Learning curve for single-incision laparoscopic totally extraperitoneal inguinal hernia repair.

作者信息

Wakasugi Masaki, Nakahara Yujiro, Hirota Masaki, Matsumoto Takashi, Kusu Takashi, Takemoto Hiroyoshi, Takachi Ko, Oshima Satoshi

机构信息

Department of Surgery, Kinki Central Hospital, Hyogo, Japan.

出版信息

Asian J Endosc Surg. 2019 Jul;12(3):301-305. doi: 10.1111/ases.12639. Epub 2018 Aug 21.

Abstract

INTRODUCTION

The learning curve for totally extraperitoneal repair (TEP) is longer and steeper than that for transabdominal preperitoneal repair (TAPP) due to the preperitoneal view to which the surgeon is not accustomed and the limited working space. The aim of this study was to clarify the learning curve for SILS-TEP.

METHODS

A retrospective analysis of 80 consecutive patients with unilateral inguinal hernia was performed. All patients underwent elective SILS-TEP performed by a single learning surgeon with a teaching assistant between July 2016 and March 2018 at Kinki Central Hospital.

RESULTS

The operative time decreased gradually after 20 cases and stabilized after 40 cases.

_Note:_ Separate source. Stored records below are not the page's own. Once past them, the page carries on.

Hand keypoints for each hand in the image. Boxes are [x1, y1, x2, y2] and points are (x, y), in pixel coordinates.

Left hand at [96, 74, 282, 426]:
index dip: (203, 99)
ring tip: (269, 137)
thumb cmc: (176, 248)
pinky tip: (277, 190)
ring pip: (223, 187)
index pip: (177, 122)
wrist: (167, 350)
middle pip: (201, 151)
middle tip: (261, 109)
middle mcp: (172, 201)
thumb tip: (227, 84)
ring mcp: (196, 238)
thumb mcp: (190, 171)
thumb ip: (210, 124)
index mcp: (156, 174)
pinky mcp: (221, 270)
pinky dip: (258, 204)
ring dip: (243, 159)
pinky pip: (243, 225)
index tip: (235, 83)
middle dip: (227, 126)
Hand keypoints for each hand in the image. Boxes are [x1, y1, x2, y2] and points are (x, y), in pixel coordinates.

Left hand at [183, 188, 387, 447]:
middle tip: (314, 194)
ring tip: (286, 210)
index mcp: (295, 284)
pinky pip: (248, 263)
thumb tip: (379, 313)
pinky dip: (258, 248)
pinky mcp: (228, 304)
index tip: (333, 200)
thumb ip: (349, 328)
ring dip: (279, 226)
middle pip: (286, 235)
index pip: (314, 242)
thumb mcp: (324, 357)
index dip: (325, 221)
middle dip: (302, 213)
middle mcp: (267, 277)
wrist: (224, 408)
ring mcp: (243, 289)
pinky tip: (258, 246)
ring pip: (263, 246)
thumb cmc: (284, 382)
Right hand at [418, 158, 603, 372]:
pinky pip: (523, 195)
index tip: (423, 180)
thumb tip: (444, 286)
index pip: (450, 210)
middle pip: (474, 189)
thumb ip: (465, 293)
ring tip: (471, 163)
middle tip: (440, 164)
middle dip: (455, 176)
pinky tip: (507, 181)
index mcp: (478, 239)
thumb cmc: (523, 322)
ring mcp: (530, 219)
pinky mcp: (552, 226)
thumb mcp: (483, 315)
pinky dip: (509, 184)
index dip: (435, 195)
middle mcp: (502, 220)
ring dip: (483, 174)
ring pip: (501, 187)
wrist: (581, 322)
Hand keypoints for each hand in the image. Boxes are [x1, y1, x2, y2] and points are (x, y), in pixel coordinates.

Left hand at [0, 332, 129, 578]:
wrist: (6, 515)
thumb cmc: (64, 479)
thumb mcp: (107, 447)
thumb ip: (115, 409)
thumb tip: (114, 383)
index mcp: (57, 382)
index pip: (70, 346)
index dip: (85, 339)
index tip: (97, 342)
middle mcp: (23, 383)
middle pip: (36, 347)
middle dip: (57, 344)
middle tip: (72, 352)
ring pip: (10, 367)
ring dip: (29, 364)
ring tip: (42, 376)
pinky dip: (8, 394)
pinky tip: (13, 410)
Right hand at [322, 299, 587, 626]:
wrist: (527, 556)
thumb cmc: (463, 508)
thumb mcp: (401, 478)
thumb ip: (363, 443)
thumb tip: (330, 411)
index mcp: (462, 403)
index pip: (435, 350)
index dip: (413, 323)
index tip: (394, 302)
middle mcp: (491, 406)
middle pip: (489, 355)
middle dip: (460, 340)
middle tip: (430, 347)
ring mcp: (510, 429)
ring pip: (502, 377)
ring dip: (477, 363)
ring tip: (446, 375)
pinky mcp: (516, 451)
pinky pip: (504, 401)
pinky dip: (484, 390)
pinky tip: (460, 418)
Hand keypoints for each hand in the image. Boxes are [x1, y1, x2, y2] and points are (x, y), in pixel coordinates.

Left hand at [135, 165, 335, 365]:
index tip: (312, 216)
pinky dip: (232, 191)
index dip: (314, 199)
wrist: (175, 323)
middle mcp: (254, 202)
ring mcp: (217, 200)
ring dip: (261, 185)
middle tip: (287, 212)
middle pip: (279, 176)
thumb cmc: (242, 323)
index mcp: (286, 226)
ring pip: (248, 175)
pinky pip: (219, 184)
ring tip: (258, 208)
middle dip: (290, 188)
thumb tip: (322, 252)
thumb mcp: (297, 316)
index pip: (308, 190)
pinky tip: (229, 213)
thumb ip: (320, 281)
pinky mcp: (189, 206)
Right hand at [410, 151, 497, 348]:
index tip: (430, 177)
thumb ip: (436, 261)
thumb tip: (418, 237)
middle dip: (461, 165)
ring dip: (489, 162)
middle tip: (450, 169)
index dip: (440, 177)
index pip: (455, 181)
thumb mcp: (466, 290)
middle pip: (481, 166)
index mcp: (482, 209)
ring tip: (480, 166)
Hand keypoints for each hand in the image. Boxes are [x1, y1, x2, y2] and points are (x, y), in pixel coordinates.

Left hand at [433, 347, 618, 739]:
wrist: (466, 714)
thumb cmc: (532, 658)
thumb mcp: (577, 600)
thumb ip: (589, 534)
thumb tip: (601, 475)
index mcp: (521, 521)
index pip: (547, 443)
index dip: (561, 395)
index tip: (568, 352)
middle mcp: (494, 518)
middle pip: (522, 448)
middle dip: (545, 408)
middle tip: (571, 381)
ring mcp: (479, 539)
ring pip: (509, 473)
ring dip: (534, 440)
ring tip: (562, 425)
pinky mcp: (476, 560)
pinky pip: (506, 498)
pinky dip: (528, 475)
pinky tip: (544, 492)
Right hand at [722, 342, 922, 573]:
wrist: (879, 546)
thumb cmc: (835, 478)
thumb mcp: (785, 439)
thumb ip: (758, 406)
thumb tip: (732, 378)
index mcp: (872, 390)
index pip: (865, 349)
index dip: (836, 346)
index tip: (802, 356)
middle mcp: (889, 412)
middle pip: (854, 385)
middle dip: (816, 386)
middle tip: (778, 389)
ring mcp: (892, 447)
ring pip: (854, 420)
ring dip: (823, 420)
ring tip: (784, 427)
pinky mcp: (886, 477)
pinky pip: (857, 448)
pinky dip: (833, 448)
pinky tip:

The first 40 cases were categorized as the learning period group, and the remaining 40 cases were categorized as the experienced period group. More patients received antithrombotic therapy in the experienced period than in the learning period (P < 0.05). The median operative time was 107 and 60 min in the learning period and the experienced period, respectively (P < 0.05). There were no significant differences in blood loss peritoneal injury, conversion to a different procedure, postoperative hospital stay, complications, and recurrence between the two groups. No major complications or hernia recurrence were noted during follow-up.

CONCLUSIONS

The learning curve for SILS-TEP might take 40 cases to reduce the operative time. SILS-TEP can be performed safely by a learning surgeon with a teaching assistant.

摘要

引言

由于外科医生对腹膜前视野不熟悉且工作空间有限,完全腹膜外修补术(TEP)的学习曲线比经腹腹膜前修补术(TAPP)更长、更陡。本研究的目的是阐明单孔腹腔镜完全腹膜外修补术(SILS-TEP)的学习曲线。

方法

对80例连续的单侧腹股沟疝患者进行回顾性分析。所有患者于2016年7月至2018年3月在近畿中央医院由一名带教助手辅助的实习外科医生进行择期单孔腹腔镜完全腹膜外修补术。

结果

20例手术后手术时间逐渐减少,40例后趋于稳定。前40例被归类为学习期组,其余40例被归类为经验期组。经验期接受抗血栓治疗的患者比学习期更多(P < 0.05)。学习期和经验期的中位手术时间分别为107分钟和60分钟(P < 0.05)。两组在失血量、腹膜损伤、中转其他手术方式、术后住院时间、并发症及复发方面无显著差异。随访期间未发现重大并发症或疝复发。

结论

单孔腹腔镜完全腹膜外修补术的学习曲线可能需要40例才能缩短手术时间。实习外科医生在带教助手辅助下可安全地进行单孔腹腔镜完全腹膜外修补术。